Publications

Models for MD Sharing

Published 17 September 2019 in the Journal of Chemical Information and Modeling (v. 59 pp. 4093–4099):

Sharing data from molecular simulations

Mark Abraham, Rossen Apostolov, Jonathan Barnoud, Paul Bauer, Christian Blau, Alexandre MJJ Bonvin, Matthieu Chavent, John Chodera, Karmen Čondić-Jurkić, Lucie Delemotte, Helmut Grubmüller, Rebecca J Howard, E Joseph Jordan, Erik Lindahl, OH Samuli Ollila, Jana Selent, Daniel GA Smith, Phillip J Stansfeld, Johanna KS Tiemann, Mikael Trellet, Christopher Woods, Artem Zhmurov

Given the need for modern researchers to produce open, reproducible scientific output, the lack of standards and best practices for sharing data and workflows used to produce and analyze molecular dynamics (MD) simulations has become an important issue in the field.
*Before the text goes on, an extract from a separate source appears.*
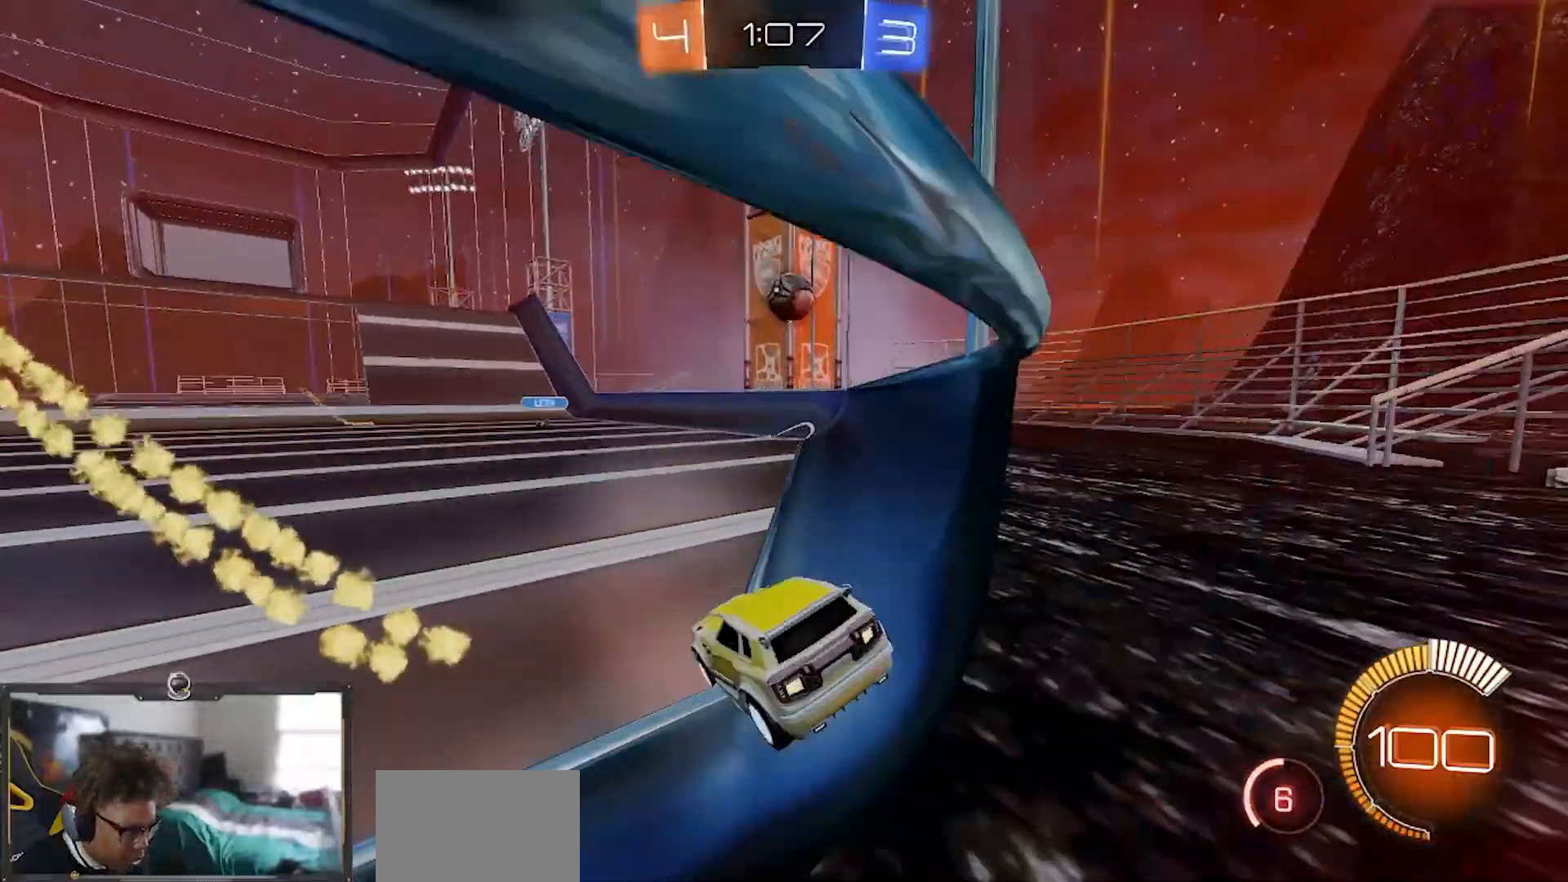
{"buttons": ["R2"], "left_stick": "right", "right_stick": "center", "events": [[100, "L1", "down"], [200, "L1", "up"]]}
There are now multiple well-established packages to perform molecular dynamics simulations, often highly tuned for exploiting specific classes of hardware, each with strong communities surrounding them, but with very limited interoperability/transferability options. Thus, the choice of the software package often dictates the workflow for both simulation production and analysis. The level of detail in documenting the workflows and analysis code varies greatly in published work, hindering reproducibility of the reported results and the ability for other researchers to build on these studies. An increasing number of researchers are motivated to make their data available, but many challenges remain in order to effectively share and reuse simulation data. To discuss these and other issues related to best practices in the field in general, we organized a workshop in November 2018. Here, we present a brief overview of this workshop and topics discussed. We hope this effort will spark further conversation in the MD community to pave the way toward more open, interoperable, and reproducible outputs coming from research studies using MD simulations.